Over on Hackaday.io, user [Tomasz Jastrzebski] has designed a tidy-looking custom controller for driving temperature-controlled soldering irons. The design is intended to be general purpose, capable of operating with irons rated for different voltages and probe type, be they thermocouple- or thermistor-based. Rather than integrating a power supply, this is handled by an external unit, giving the possibility of feeding this from a variety of sources that are not necessarily tied to the grid.

Hardware-wise, we’ve got the ubiquitous STM32 microcontroller in charge of the show, with a nice front end based on the INA823 instrumentation amplifier, referenced to a REF2030 precision voltage source. The input stage is configured as a versatile Wheatstone bridge input circuit, giving plenty of scope for tweaking.

There are a few extra features in the design that aren’t necessarily needed for a soldering iron driver, such as RTC support, complete with supercapacitor backup, but then this doesn’t have to drive a soldering iron, it could drive any DC heater with temperature feedback. With a change in firmware, this could serve other tasks. One potential feature that springs to mind — have the unit automatically power down at a certain time of day in case it was left on accidentally.

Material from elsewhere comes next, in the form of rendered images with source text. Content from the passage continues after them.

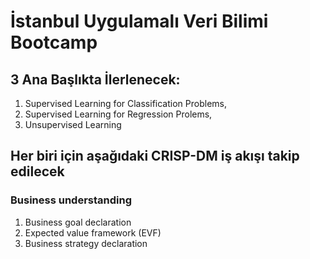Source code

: # İstanbul Uygulamalı Veri Bilimi Bootcamp

## 3 Ana Başlıkta İlerlenecek:
1. Supervised Learning for Classification Problems,
2. Supervised Learning for Regression Prolems,
3. Unsupervised Learning

## Her biri için aşağıdaki CRISP-DM iş akışı takip edilecek
### Business understanding
1. Business goal declaration
2. Expected value framework (EVF)
3. Business strategy declaration
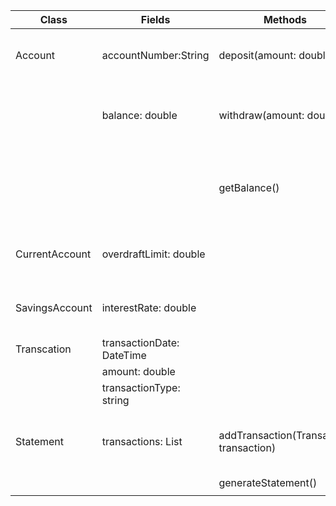 | Class          	| Fields                          	| Methods                                 	| Output 	| Explanation                                        	|
|----------------	|---------------------------------	|-----------------------------------------	|--------	|----------------------------------------------------	|
| Account        	| accountNumber:String            	| deposit(amount: double)                 	| void   	| Customer can deposit money into account            	|
|                	| balance: double                 	| withdraw(amount: double)                	| void   	| Customer can withdraw money from the account       	|
|                	|                                 	| getBalance()                            	| double 	| Method to get the current balance from the account 	|
| CurrentAccount 	| overdraftLimit: double          	|                                         	|        	| Inherits from the Account class                    	|
| SavingsAccount 	| interestRate: double            	|                                         	|        	| Inherits from the Account class                    	|
| Transcation    	| transactionDate: DateTime       	|                                         	|        	|                                                    	|
|                	| amount: double                  	|                                         	|        	|                                                    	|
|                	| transactionType: string         	|                                         	|        	|                                                    	|
| Statement      	| transactions: List<Transaction> 	| addTransaction(Transaction transaction) 	| void   	| Add's single transaction to a statement            	|
|                	|                                 	| generateStatement()                     	| String 	|                                                    	|
|                	|                                 	|                                         	|        	|                                                    	|
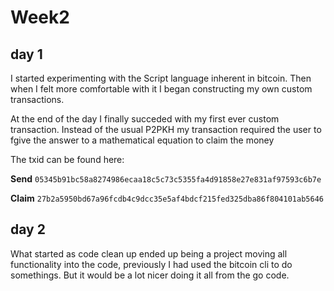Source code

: # Week2

## day 1
I started experimenting with the Script language inherent in bitcoin. Then when I felt more comfortable with it I began constructing my own custom transactions.

At the end of the day I finally succeded with my first ever custom transaction. Instead of the usual P2PKH my transaction required the user to fgive the answer to a mathematical equation to claim the money

The txid can be found here:

**Send**
`05345b91bc58a8274986ecaa18c5c73c5355fa4d91858e27e831af97593c6b7e`

**Claim**
`27b2a5950bd67a96fcdb4c9dcc35e5af4bdcf215fed325dba86f804101ab5646`

## day 2
What started as code clean up ended up being a project moving all functionality into the code, previously I had used the bitcoin cli to do somethings. But it would be a lot nicer doing it all from the go code.
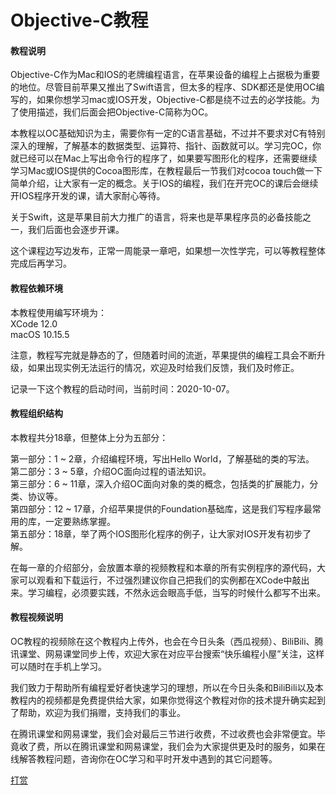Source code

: # Objective-C教程

#### 教程说明
Objective-C作为Mac和IOS的老牌编程语言，在苹果设备的编程上占据极为重要的地位。尽管目前苹果又推出了Swift语言，但太多的程序、SDK都还是使用OC编写的，如果你想学习mac或IOS开发，Objective-C都是绕不过去的必学技能。为了使用描述，我们后面会把Objective-C简称为OC。

本教程以OC基础知识为主，需要你有一定的C语言基础，不过并不要求对C有特别深入的理解，了解基本的数据类型、运算符、指针、函数就可以。学习完OC，你就已经可以在Mac上写出命令行的程序了，如果要写图形化的程序，还需要继续学习Mac或IOS提供的Cocoa图形库，在教程最后一节我们对cocoa touch做一下简单介绍，让大家有一定的概念。关于IOS的编程，我们在开完OC的课后会继续开IOS程序开发的课，请大家耐心等待。

关于Swift，这是苹果目前大力推广的语言，将来也是苹果程序员的必备技能之一，我们后面也会逐步开课。

这个课程边写边发布，正常一周能录一章吧，如果想一次性学完，可以等教程整体完成后再学习。


#### 教程依赖环境
本教程使用编写环境为：  
XCode 12.0  
macOS 10.15.5

注意，教程写完就是静态的了，但随着时间的流逝，苹果提供的编程工具会不断升级，如果出现实例无法运行的情况，欢迎及时给我们反馈，我们及时修正。

记录一下这个教程的启动时间，当前时间：2020-10-07。

#### 教程组织结构
本教程共分18章，但整体上分为五部分：

第一部分：1 ~ 2章，介绍编程环境，写出Hello World，了解基础的类的写法。  
第二部分：3 ~ 5章，介绍OC面向过程的语法知识。  
第三部分：6 ~ 11章，深入介绍OC面向对象的类的概念，包括类的扩展能力，分类、协议等。  
第四部分：12 ~ 17章，介绍苹果提供的Foundation基础库，这是我们写程序最常用的库，一定要熟练掌握。  
第五部分：18章，举了两个IOS图形化程序的例子，让大家对IOS开发有初步了解。  

在每一章的介绍部分，会放置本章的视频教程和本章的所有实例程序的源代码，大家可以观看和下载运行，不过强烈建议你自己把我们的实例都在XCode中敲出来。学习编程，必须要实践，不然永远会眼高手低，当写的时候什么都写不出来。

#### 教程视频说明
OC教程的视频除在这个教程内上传外，也会在今日头条（西瓜视频）、BiliBili、腾讯课堂、网易课堂同步上传，欢迎大家在对应平台搜索“快乐编程小屋”关注，这样可以随时在手机上学习。

我们致力于帮助所有编程爱好者快速学习的理想，所以在今日头条和BiliBili以及本教程内的视频都是免费提供给大家，如果你觉得这个教程对你的技术提升确实起到了帮助，欢迎为我们捐赠，支持我们的事业。

在腾讯课堂和网易课堂，我们会对最后三节进行收费，不过收费也会非常便宜。毕竟收了费，所以在腾讯课堂和网易课堂，我们会为大家提供更及时的服务，如果在线解答教程问题，咨询你在OC学习和平时开发中遇到的其它问题等。

[打赏](../include/donate.md ':include')
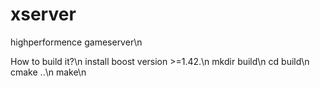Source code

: # xserver
highperformence gameserver\n

How to build it?\n
install boost version >=1.42.\n
mkdir build\n
cd build\n
cmake ..\n
make\n

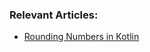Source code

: ### Relevant Articles:

- [Rounding Numbers in Kotlin](https://www.baeldung.com/kotlin/round-numbers)
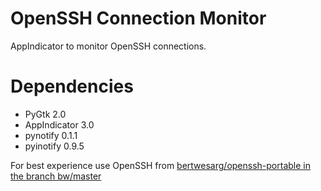 OpenSSH Connection Monitor
==========================

AppIndicator to monitor OpenSSH connections.

Dependencies
============

 - PyGtk 2.0
 - AppIndicator 3.0
 - pynotify 0.1.1
 - pyinotify 0.9.5

For best experience use OpenSSH from [bertwesarg/openssh-portable in the branch bw/master](/bertwesarg/openssh-portable/tree/bw/master)
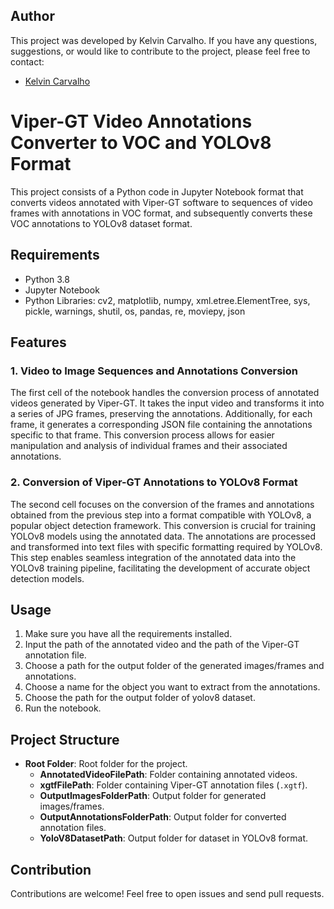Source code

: ## Author

This project was developed by Kelvin Carvalho. If you have any questions, suggestions, or would like to contribute to the project, please feel free to contact:

- [Kelvin Carvalho](mailto:devkel.kcb@gmail.com)


# Viper-GT Video Annotations Converter to VOC and YOLOv8 Format

This project consists of a Python code in Jupyter Notebook format that converts videos annotated with Viper-GT software to sequences of video frames with annotations in VOC format, and subsequently converts these VOC annotations to YOLOv8 dataset format.

## Requirements

- Python 3.8
- Jupyter Notebook
- Python Libraries: cv2, matplotlib, numpy, xml.etree.ElementTree, sys, pickle, warnings, shutil, os, pandas, re, moviepy, json

## Features

### 1. Video to Image Sequences and Annotations Conversion

The first cell of the notebook handles the conversion process of annotated videos generated by Viper-GT. It takes the input video and transforms it into a series of JPG frames, preserving the annotations. Additionally, for each frame, it generates a corresponding JSON file containing the annotations specific to that frame. This conversion process allows for easier manipulation and analysis of individual frames and their associated annotations.

### 2. Conversion of Viper-GT Annotations to YOLOv8 Format

The second cell focuses on the conversion of the frames and annotations obtained from the previous step into a format compatible with YOLOv8, a popular object detection framework. This conversion is crucial for training YOLOv8 models using the annotated data. The annotations are processed and transformed into text files with specific formatting required by YOLOv8. This step enables seamless integration of the annotated data into the YOLOv8 training pipeline, facilitating the development of accurate object detection models.



## Usage

1. Make sure you have all the requirements installed.
2. Input the path of the annotated video and the path of the Viper-GT annotation file.
3. Choose a path for the output folder of the generated images/frames and annotations.
4. Choose a name for the object you want to extract from the annotations.
5. Choose the path for the output folder of yolov8 dataset.
5. Run the notebook.

## Project Structure

- **Root Folder**: Root folder for the project.
  - **AnnotatedVideoFilePath**: Folder containing annotated videos.
  - **xgtfFilePath**: Folder containing Viper-GT annotation files (`.xgtf`).
  - **OutputImagesFolderPath**: Output folder for generated images/frames.
  - **OutputAnnotationsFolderPath**: Output folder for converted annotation files.
  - **YoloV8DatasetPath**: Output folder for dataset in YOLOv8 format.


## Contribution

Contributions are welcome! Feel free to open issues and send pull requests.

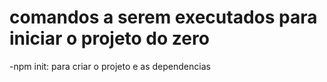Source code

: # comandos a serem executados para iniciar o projeto do zero

-npm init:
para criar o projeto e as dependencias 
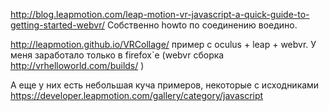 http://blog.leapmotion.com/leap-motion-vr-javascript-a-quick-guide-to-getting-started-webvr/
Собственно howto по соединению воедино.
 
http://leapmotion.github.io/VRCollage/ 
пример с oculus + leap + webvr. У меня заработало только в firefox`е (webvr сборка http://vrhelloworld.com/builds/ )
 
А еще у них есть небольшая куча примеров, некоторые с исходниками
https://developer.leapmotion.com/gallery/category/javascript 
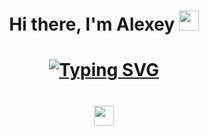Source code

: <h1 align="center">Hi there, I'm Alexey</a> 
<img src="https://github.com/blackcater/blackcater/raw/main/images/Hi.gif" height="32"/></h1>
<h1 align="center"><a href="https://git.io/typing-svg"><img src="https://readme-typing-svg.demolab.com?font=Fira+Code&pause=1000&color=F7F7F7&random=false&width=435&lines=Computer+science+student+from+Moscow" alt="Typing SVG" /></a></h1>

<h1 align="center"><img src="https://github-profile-summary-cards.vercel.app/api/cards/profile-details?username=lexasy&theme=radical" height="32"/></h1>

The schematic has a lot of relevant detail — in that many parts have a good list of alternatives, presumably because of the semiconductor shortages — which is a good habit to get into if you ask us. Many of us involved with manufacturing have been doing this for years, as it makes sense to give the assembly house the extra options, but this really is basically mandatory practice now.

Firmware for the STM32G0 series microcontroller is based on the STM32 HAL, keeping it simple, with a Visual Studio Code project provided for your convenience. All hardware (KiCAD) and firmware can be found on the project GitHub.

We’ve seen a few projects like this over the years, like this Really Universal Soldering Controller, a custom controller for JBC irons, and this great portable Arduino-based unit.